Clifton Bean, a Travis County resident who has multiple health issues that contribute to his disability, said he sees the problem every time he tries to go downtown to spend an evening with his family.
"Every time we go, we can't find a parking spot, and wind up going home. After a while, you just get disappointed," Bean said.
According to Lae Austin, the Central Area Engineer for the City of Austin, the city abides by the guidelines set by the Texas Accessibility Standards, which specifies a certain percentage of spaces required to be ADA (American Disability Act) accessible, per total number of spaces in the city.
There are approximately 8,000 parking spaces citywide. Of those, Austin said 183 are ADA accessible. with a majority of those located downtown.
"We currently exceed, by a decent amount, the number of ADA required spaces, so we are already in excess of what is out there," she said.
On Oct.14, the city implemented a raise in metered parking prices to help with the turnover of spaces. Since people requiring accessible parking can park in general spaces for free in the city, Austin believes this can help resolve the issue.
Bean echoed that sentiment.
"If I can't find another handicap spot, the best alternative would be another spot," Bean said.
However, she acknowledged that on a typical workday, an accessible space may be occupied for an entire day. She said the Transportation Department is considering placing a time limit on handicap spaces.
When it comes to where each ADA spot is placed, Austin said it gets complicated.

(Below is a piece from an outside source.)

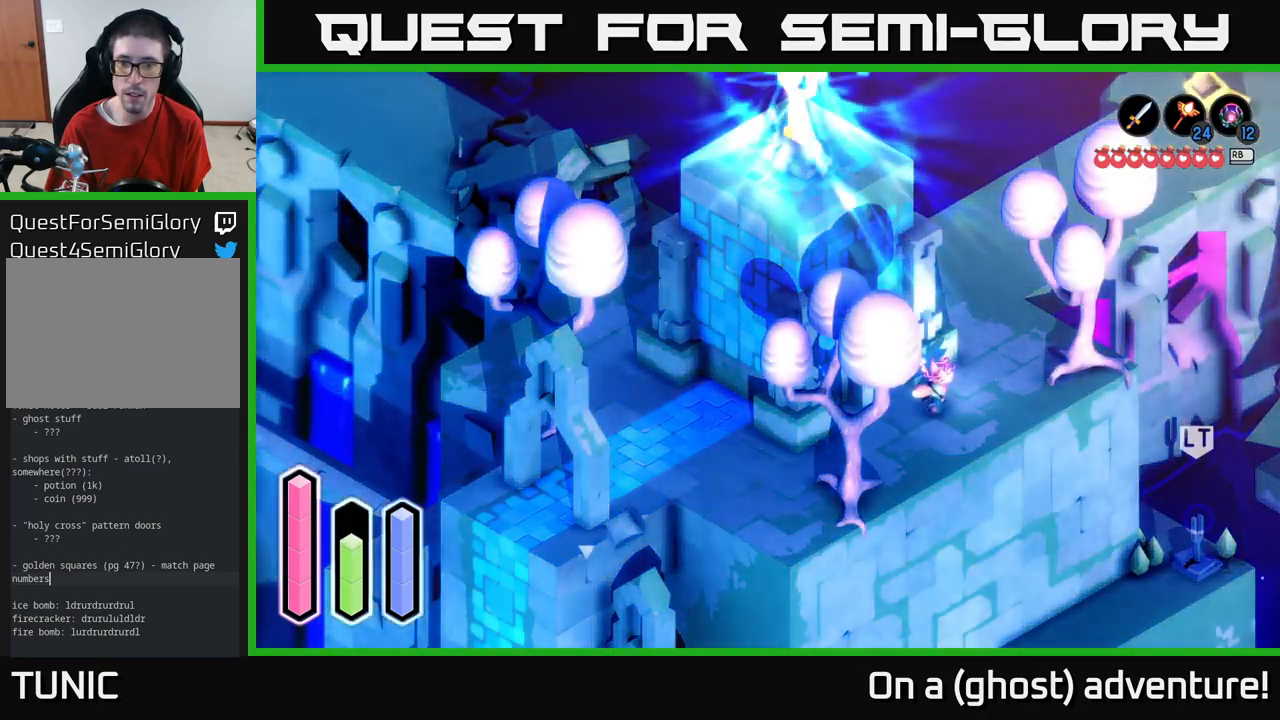
{"buttons": [], "left_stick": "up", "right_stick": "center", "events": [[250, "left_stick", "up"], [483, "A", "up"]]}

The Texas Accessibility Standards (TAS) are designed for parking facilities, not right-of-way parking. Currently, the federal government is working on guidelines to address street parking requirements.

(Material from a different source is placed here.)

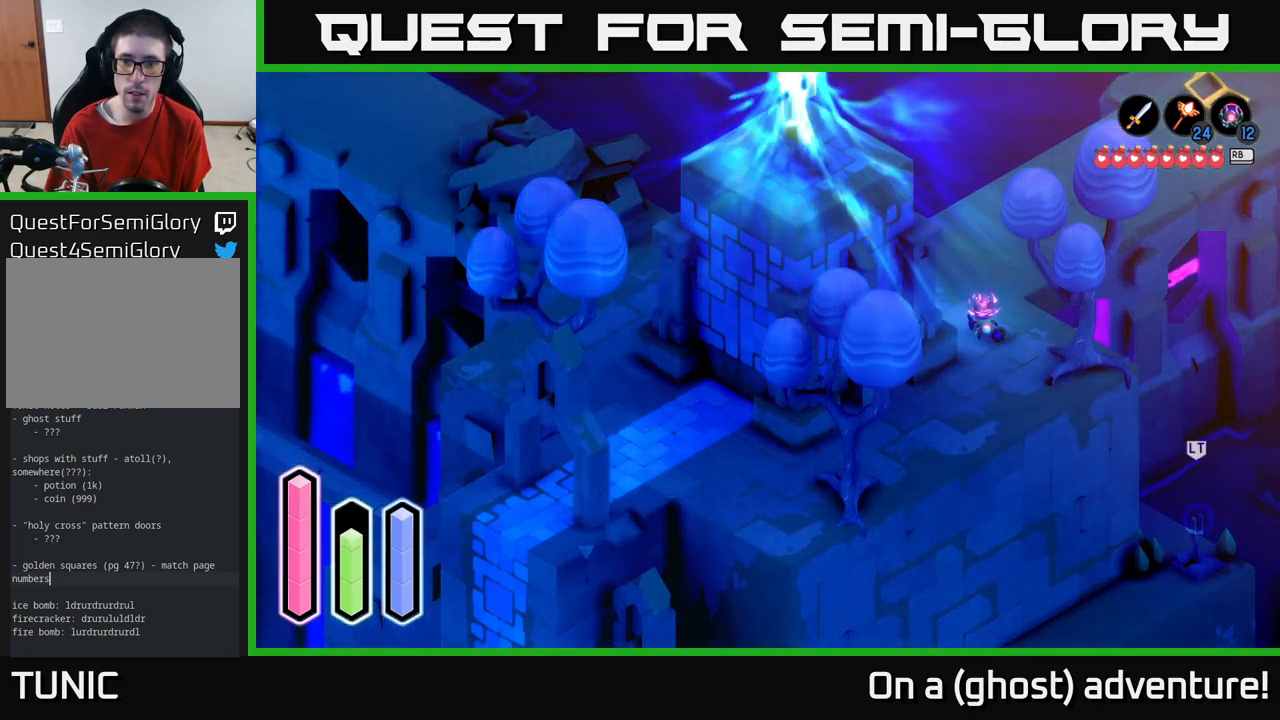
{"buttons": ["A"], "left_stick": "up-right", "right_stick": "center", "events": [[66, "A", "down"], [100, "left_stick", "up-right"]]}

"It's been in draft form for over a decade and it doesn't show any signs of being adopted immediately," she said.
In addition to hiked meter fees, Austin said as new developments are built, more ADA accessible spots must be added.
"We are adding handicap spaces pretty much continuously," she said.
Bean hopes the city puts the guidelines aside and looks at the elderly/disabled population who want to have the same access as anyone else, especially those who cannot afford parking garages.
“A lot of handicap people, like myself, we are on fixed incomes. We can't afford to pay the $30 for parking,” he said.
Austin suggested anyone struggling with downtown parking fees to consider the Affordable Parking Program.